In a huge semiconductor and tech deal, AMD has now completed its acquisition of Xilinx. The combined company has a larger portfolio of IP that will allow it to target more markets and offer an alternative to Intel.
AMD Completes its Acquisition of Xilinx
The AMD Xilinx deal was largely predicated on improving AMD’s financial model, as much as it is offering a larger product portfolio.
The deal was largely focused on the data center, 5G, and embedded markets as FPGAs are less widely used for devices like gaming PCs.
Here is AMD’s TAM, or total addressable market. While PCs and Gaming have been big revenue drivers in the past, Data Center and Embedded are the bigger markets and the ones that Xilinx helps.
Xilinx adds three important features to AMD’s product line. First, is the traditional FPGA and its flexible model that is used in many industries. Second, Xilinx has specific IP around accelerators and connectivity given the markets it serves. This includes IP for AI and video encode/ decode acceleration as well as things like high-speed SerDes. Third, AMD is also getting some notable networking IP. Xilinx to acquired SolarFlare and started integrating the IP into its products like the Xilinx Alveo U25 SmartNIC. At some point, AMD will need to decide if it wants to play in the SmartNIC/DPU/IPU space, and Xilinx gets AMD further into that market than it was before the deal.
One of the more interesting pieces to watch in all of this is the ROCm and VITIS development. We noted recently that AMD ROCm was updated to include FPGAs in potentially supported technologies.
At STH, we only started covering Xilinx in early 2017, but we have seen the Versal and Alveo lines grow since then.
The newest product to make the timeline above is Kria. You can learn more about the Xilinx Kria SOM in our article and video:
Aside from the TAM and current IP, Xilinx brings a new set of engineers that are top-tier in their fields.
We do not expect to see significant volume products for AMD-Xilinx in 2022, but starting in 2023 we may see more. Many of the hyper-scalers are pushing for chiplet designs in CPUs, and standards to do so. As a result, integrating AMD and Xilinx IP should become easier than it would have been 10 years ago given the focus on chiplets at AMD.

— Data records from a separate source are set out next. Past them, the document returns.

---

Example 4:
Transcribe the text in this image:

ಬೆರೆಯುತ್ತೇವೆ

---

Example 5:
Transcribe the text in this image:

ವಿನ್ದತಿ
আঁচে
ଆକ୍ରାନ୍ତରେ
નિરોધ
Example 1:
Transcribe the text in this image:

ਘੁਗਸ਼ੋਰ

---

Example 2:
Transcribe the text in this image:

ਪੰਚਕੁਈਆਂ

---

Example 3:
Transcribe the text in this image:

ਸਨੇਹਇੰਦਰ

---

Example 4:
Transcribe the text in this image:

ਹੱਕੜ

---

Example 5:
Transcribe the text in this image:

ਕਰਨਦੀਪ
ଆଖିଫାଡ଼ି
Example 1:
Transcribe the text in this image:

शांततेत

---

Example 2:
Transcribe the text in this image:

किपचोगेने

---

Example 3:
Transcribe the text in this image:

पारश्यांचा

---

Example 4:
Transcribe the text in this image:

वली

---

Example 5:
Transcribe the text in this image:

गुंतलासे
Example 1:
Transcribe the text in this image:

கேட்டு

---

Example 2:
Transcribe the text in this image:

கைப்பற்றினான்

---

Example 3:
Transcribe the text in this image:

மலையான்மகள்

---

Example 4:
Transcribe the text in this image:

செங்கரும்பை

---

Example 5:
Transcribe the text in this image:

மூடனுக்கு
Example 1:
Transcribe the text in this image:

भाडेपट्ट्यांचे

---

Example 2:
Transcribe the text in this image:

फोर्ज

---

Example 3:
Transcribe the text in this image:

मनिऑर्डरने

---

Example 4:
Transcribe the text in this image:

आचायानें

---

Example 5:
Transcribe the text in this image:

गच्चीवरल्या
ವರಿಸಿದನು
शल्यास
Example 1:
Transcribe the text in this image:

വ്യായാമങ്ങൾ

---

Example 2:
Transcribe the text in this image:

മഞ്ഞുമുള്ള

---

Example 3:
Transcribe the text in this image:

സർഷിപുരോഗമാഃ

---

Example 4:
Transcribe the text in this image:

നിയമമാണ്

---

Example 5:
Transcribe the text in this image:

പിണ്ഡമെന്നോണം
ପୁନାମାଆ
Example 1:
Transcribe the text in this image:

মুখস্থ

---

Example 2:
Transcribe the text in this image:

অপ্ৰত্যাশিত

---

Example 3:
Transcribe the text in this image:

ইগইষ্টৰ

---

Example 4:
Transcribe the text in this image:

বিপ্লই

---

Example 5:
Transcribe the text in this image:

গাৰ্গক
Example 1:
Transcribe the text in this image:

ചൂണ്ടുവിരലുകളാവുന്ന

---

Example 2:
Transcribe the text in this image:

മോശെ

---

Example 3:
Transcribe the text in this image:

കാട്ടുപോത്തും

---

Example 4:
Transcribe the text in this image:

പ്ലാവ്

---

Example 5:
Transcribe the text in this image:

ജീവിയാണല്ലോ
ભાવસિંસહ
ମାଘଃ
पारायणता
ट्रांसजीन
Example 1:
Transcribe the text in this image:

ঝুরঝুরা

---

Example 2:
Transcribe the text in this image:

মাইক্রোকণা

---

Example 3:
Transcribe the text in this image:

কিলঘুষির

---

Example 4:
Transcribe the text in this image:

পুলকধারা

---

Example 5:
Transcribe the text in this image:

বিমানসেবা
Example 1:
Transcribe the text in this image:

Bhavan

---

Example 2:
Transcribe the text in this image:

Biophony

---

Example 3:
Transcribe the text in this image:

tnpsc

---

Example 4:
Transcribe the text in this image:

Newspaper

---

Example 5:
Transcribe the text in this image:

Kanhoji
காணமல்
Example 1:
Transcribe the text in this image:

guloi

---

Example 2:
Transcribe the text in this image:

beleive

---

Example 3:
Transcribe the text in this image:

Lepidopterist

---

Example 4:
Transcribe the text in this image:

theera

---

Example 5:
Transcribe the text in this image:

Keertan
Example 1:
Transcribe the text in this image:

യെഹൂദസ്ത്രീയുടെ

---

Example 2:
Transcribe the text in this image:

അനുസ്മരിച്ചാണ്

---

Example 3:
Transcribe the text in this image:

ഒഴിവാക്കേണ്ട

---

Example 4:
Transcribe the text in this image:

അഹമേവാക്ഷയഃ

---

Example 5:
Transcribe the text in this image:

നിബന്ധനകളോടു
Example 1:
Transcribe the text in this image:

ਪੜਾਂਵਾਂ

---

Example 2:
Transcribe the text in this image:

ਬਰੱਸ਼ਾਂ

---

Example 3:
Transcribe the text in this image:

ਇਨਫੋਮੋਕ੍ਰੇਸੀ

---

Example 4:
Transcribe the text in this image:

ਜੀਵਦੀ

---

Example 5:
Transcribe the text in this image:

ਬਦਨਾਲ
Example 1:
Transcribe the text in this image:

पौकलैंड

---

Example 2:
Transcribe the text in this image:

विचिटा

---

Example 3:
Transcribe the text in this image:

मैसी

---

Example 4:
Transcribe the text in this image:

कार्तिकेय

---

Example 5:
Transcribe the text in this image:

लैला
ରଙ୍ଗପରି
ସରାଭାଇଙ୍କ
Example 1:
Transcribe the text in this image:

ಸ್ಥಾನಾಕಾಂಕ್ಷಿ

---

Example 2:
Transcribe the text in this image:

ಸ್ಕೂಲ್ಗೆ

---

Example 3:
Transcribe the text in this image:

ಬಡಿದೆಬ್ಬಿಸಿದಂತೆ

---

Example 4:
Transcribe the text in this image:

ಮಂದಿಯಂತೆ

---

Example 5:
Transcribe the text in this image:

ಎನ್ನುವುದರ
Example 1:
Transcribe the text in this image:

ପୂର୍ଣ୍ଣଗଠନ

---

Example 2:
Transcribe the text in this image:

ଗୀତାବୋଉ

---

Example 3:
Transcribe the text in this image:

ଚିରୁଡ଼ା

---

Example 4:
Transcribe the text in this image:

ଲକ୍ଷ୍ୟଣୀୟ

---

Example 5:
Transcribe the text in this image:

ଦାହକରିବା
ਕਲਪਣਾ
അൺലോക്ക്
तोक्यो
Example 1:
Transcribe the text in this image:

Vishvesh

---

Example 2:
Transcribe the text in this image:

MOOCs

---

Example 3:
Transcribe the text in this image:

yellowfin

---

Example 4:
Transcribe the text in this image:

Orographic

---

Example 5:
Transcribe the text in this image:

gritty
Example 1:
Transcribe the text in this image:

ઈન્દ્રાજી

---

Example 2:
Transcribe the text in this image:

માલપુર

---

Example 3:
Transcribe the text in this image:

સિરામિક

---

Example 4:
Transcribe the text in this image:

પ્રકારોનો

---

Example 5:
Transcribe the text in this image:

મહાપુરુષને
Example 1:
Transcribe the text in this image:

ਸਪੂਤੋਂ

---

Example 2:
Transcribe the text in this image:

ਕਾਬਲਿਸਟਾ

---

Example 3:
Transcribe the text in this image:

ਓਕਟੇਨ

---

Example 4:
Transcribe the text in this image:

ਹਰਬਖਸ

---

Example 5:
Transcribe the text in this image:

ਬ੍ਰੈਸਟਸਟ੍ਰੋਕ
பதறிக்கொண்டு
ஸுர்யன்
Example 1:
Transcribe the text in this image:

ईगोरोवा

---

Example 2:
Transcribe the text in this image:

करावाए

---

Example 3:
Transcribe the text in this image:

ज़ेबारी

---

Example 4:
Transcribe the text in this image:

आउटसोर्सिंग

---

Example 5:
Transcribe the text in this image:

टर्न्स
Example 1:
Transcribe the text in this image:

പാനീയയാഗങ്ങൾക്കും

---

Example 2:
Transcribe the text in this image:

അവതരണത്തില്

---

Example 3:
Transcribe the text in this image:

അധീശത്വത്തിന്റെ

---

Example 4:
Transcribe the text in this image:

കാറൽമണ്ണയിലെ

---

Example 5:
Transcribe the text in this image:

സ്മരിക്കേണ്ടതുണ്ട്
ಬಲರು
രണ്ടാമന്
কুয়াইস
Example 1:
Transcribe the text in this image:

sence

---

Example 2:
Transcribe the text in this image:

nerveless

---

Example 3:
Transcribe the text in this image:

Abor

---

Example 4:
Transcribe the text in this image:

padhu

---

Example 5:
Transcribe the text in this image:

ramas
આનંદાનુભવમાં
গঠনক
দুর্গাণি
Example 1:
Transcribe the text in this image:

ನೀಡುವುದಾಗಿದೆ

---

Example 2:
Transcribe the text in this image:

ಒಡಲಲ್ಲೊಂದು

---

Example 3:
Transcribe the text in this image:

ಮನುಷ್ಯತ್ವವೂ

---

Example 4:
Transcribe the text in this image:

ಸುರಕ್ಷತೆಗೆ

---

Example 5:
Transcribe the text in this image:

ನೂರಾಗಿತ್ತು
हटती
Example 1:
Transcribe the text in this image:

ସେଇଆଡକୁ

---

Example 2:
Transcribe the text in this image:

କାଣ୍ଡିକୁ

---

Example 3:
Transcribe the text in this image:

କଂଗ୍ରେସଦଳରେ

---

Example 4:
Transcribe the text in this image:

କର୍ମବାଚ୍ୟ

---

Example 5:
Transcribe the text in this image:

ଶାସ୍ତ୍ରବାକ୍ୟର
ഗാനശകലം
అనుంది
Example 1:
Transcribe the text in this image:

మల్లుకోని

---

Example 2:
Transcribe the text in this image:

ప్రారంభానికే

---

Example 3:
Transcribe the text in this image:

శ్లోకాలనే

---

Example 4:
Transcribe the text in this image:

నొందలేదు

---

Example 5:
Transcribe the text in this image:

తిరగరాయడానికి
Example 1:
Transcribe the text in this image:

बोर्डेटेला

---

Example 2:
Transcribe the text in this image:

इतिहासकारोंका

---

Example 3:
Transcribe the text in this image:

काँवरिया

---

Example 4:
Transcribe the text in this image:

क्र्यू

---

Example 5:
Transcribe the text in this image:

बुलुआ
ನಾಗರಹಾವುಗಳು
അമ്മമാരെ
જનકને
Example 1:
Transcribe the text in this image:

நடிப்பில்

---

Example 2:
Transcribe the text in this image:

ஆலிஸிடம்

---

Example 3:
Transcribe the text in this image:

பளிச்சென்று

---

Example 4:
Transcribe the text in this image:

To be clear, the integration of the two companies is important, but it also brings some other strategic options. For example, in the embedded business, instead of going after Intel Atom, AMD will be able to use something like Kria SOMs based on Arm CPUs, with hardened accelerators and IP, and flexible FPGA fabric to target markets that are not great fits for x86 CPUs and GPUs. Another example is that AMD’s networking IP may be better served by just using what Xilinx has today. Between this portfolio expansion, integration in the future, and the ability to present a larger breadth of silicon to customers, this is a big day for AMD (and Xilinx.)